# Powing/salting pricing



## Pyramid (Oct 2, 2006)

Just expanding my business to include snow removal. I have an idea for pricing, but would like to get an idea of what others are charging. We have had some lawn customers saying they have had people saying they would plow for $10 a push! I can't see them staying in business and don't want to lower the industry pricing, but I need to be competitive. I'm looking at pricing in the following way (and am open to suggestions):

plowing per push
shoveling per visit
salting per pound

I also am thinking of giving discounts for prepaid accounts, but am unsure what sort of discount to give.

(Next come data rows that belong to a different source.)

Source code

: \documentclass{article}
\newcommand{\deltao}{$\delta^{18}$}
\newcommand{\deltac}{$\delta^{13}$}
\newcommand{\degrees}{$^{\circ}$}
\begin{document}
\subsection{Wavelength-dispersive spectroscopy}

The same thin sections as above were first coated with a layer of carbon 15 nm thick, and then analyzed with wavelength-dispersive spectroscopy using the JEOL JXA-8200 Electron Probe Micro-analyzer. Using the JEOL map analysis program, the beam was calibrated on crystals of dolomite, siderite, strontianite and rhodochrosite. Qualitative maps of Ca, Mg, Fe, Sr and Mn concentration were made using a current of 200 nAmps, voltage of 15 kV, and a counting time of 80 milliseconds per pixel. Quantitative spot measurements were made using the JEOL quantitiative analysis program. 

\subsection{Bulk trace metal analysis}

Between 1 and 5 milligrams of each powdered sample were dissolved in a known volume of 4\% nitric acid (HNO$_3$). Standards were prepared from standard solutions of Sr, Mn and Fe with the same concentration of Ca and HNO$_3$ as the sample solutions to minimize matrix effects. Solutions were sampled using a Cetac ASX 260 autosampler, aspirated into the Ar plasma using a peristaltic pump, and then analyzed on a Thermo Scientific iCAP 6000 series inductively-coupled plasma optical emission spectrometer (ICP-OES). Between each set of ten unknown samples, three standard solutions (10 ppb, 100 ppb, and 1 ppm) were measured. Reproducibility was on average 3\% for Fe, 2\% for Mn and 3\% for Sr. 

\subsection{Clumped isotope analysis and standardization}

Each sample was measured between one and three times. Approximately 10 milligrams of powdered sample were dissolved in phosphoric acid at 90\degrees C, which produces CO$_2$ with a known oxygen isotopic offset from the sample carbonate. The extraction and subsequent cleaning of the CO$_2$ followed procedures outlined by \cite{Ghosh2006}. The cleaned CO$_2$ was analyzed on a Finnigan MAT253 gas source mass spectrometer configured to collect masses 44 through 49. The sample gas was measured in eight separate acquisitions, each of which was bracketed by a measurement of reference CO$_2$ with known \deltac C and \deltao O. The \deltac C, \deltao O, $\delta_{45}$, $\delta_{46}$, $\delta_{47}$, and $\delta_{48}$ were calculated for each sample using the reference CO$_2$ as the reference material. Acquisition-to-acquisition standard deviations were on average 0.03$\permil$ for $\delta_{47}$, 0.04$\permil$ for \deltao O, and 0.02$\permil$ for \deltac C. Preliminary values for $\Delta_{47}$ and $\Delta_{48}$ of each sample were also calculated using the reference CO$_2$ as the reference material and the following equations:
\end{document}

I'd love to hear what an average 25 X 200 ft driveway would go for.

Thanks!


----------



## PaleRider (Nov 30, 2005)

*1, 2, 3, push!!!!!!*

:waving: Pyramid,
The guys that are charging $10 are most likely NOT insured and I hope they're ready to lose everything they own! These are the guys making Beer money and even at $10 your only able to buy shaffer! or Shlitz! The average driveway here is $45. I charge by the push. doing seasonals is tough I think. Either you under bid and lose money or the customer gets jerked because they shelled out the bucks and got no snow! Also, shoveling per visit  A way to keep your cost down would be to save the shoveling until the storm is over and charge them once.

Pale Rider


----------



## greenjack (Jul 8, 2006)

Pyramid
I am getting the same thing from some of my new customers. I only hear it in a particular sub though and they tell me he has a older truck and all he offers for $10 is a push no shoveling walks or anything just a push thats not done very well they say.
I guess they get what they pay for.

Pyramid, what area are you hearing it from in michigan? im in metro detroit


----------



## swamprebel (Sep 21, 2006)

that's funny years ago the same thing happened to me.one of my customers went with another guy cause he was cheaper. when his old truck broke down then they called me back by then I was booked up and the guy was really mad at me lol...cheaper doesn't mean better tell them that.what do they want us to do make no money at all?


----------